▶ _Brano estratto_
Prova di un incidente stradale
La prova della verificazione di un incidente stradale e delle sue modalità di accadimento può essere ottenuta in diversi modi. A livello pratico, hanno valore soprattutto:
– i documenti, come i filmati estrapolati dalle telecamere di videosorveglianza presenti in zona, o le “dashcam” collocate a bordo dei veicoli coinvolti;
– i rilievi svolti dalle forze dell’ordine intervenute sul luogo del sinistro e gli eventuali verbali di contravvenzione elevati a carico dei conducenti;
– le testimonianze rese da chi ha assistito alla scena;
– le perizie e le consulenze tecniche cinematiche svolte da ingegneri o altri esperti di infortunistica stradale per calcolare la posizione, i movimenti e la velocità dei mezzi;
– le fatture rilasciate da meccanici e carrozzieri che hanno provveduto alla riparazione dei veicoli incidentati;
– i certificati medici, compresi i referti rilasciati dal Pronto soccorso che ha curato le vittime dell’incidente e descrivono gli esami compiuti, le lesioni riscontrate e le altre patologie riportate, con la terapia prescritta e i giorni di guarigione.
Tutti questi elementi possono essere utilizzati nella causa civile risarcitoria per stabilire il grado di responsabilità nella verificazione del sinistro e per la quantificazione dei danni a persone e cose.

▶ _Elenco fornito_
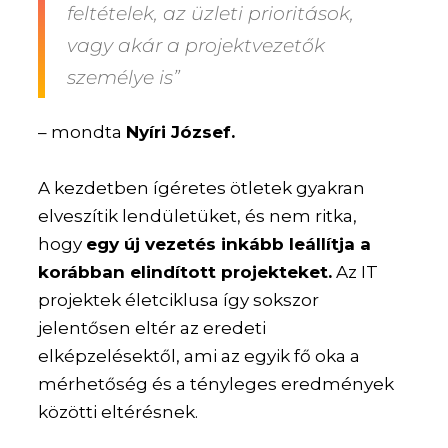
feltételek, az üzleti prioritások,
vagy akár a projektvezetők
személye is”
– mondta
Nyíri József.
A kezdetben ígéretes ötletek gyakran
elveszítik lendületüket, és nem ritka,
hogy
egy új vezetés inkább leállítja a
korábban elindított projekteket.
Az IT
projektek életciklusa így sokszor
jelentősen eltér az eredeti
elképzelésektől, ami az egyik fő oka a
mérhetőség és a tényleges eredmények
közötti eltérésnek.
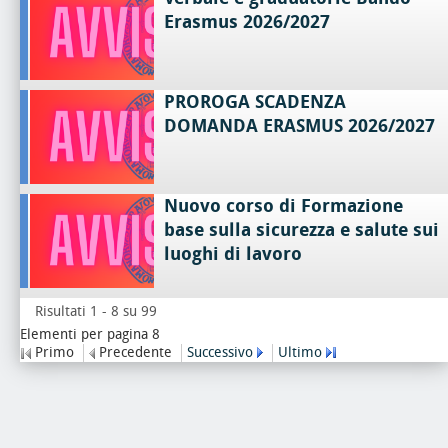
Erasmus 2026/2027
PROROGA SCADENZA
DOMANDA ERASMUS 2026/2027
Nuovo corso di Formazione
base sulla sicurezza e salute sui
luoghi di lavoro
Risultati 1 - 8 su 99
Elementi per pagina 8
Primo
Precedente
Successivo
Ultimo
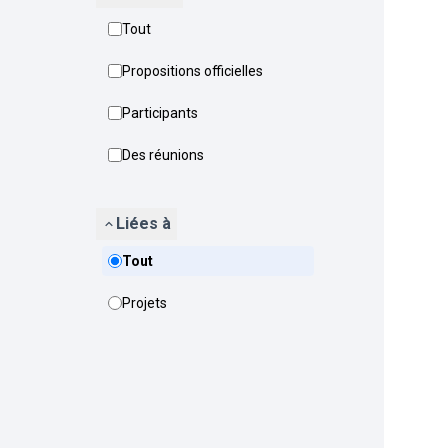
Tout
Propositions officielles
Participants
Des réunions
Liées à
Tout
Projets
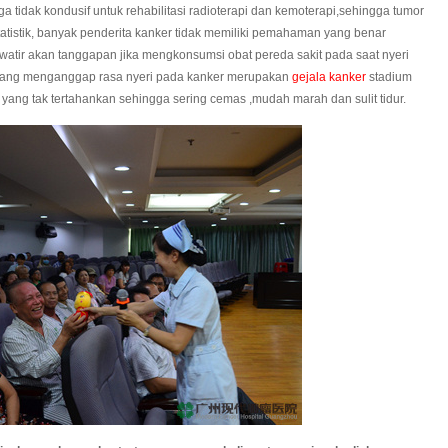
ga tidak kondusif untuk rehabilitasi radioterapi dan kemoterapi,sehingga tumor
tistik, banyak penderita kanker tidak memiliki pemahaman yang benar
watir akan tanggapan jika mengkonsumsi obat pereda sakit pada saat nyeri
ang menganggap rasa nyeri pada kanker merupakan
gejala kanker
stadium
 yang tak tertahankan sehingga sering cemas ,mudah marah dan sulit tidur.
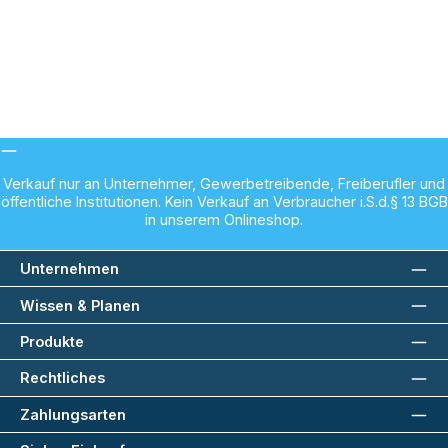
Verkauf nur an Unternehmer, Gewerbetreibende, Freiberufler und
öffentliche Institutionen. Kein Verkauf an Verbraucher i.S.d.§ 13 BGB
in unserem Onlineshop.
Unternehmen
Wissen & Planen
Produkte
Rechtliches
Zahlungsarten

▶ _Compito A_
Rispondi a queste domande sul testo dedicato alla prova di un incidente stradale:
(i) Chi svolge le perizie e le consulenze tecniche cinematiche?
(ii) Chi rilascia le fatture citate?
(iii) In quale tipo di causa si possono usare tutti questi elementi?
▶ _Compito B_
Prosegui il testo sulla prova di un incidente stradale partendo da dopo la sua ultima frase.

▶ _Risposta A_
(i) Ingegneri o altri esperti di infortunistica stradale.
(ii) I meccanici e i carrozzieri che hanno riparato i veicoli incidentati.
(iii) Nella causa civile risarcitoria.

▶ _Risposta B_
Il valore probatorio del certificato di Pronto soccorso
La giurisprudenza riconosce al certificato rilasciato dal Pronto soccorso un elevato valore probatorio. La Corte di Cassazione sottolinea che il medico del Pronto soccorso è un pubblico ufficiale adibito ad una «speciale funzione certificatrice» e il certificato da egli compilato è un «atto pubblico fidefacente».
Ciò significa che quanto riportato dal medico nel certificato è ritenuto vero fino a querela di falso, in quanto, a norma dell’art. 2700 del Codice civile, attesta fatti constatati e percepiti direttamente dal pubblico ufficiale che lo ha redatto. Perciò, l’obiettività delle lesioni refertate dai sanitari curanti del Pronto soccorso potrà ben difficilmente essere contestata.
Quanto valgono le dichiarazioni del paziente al Pronto soccorso?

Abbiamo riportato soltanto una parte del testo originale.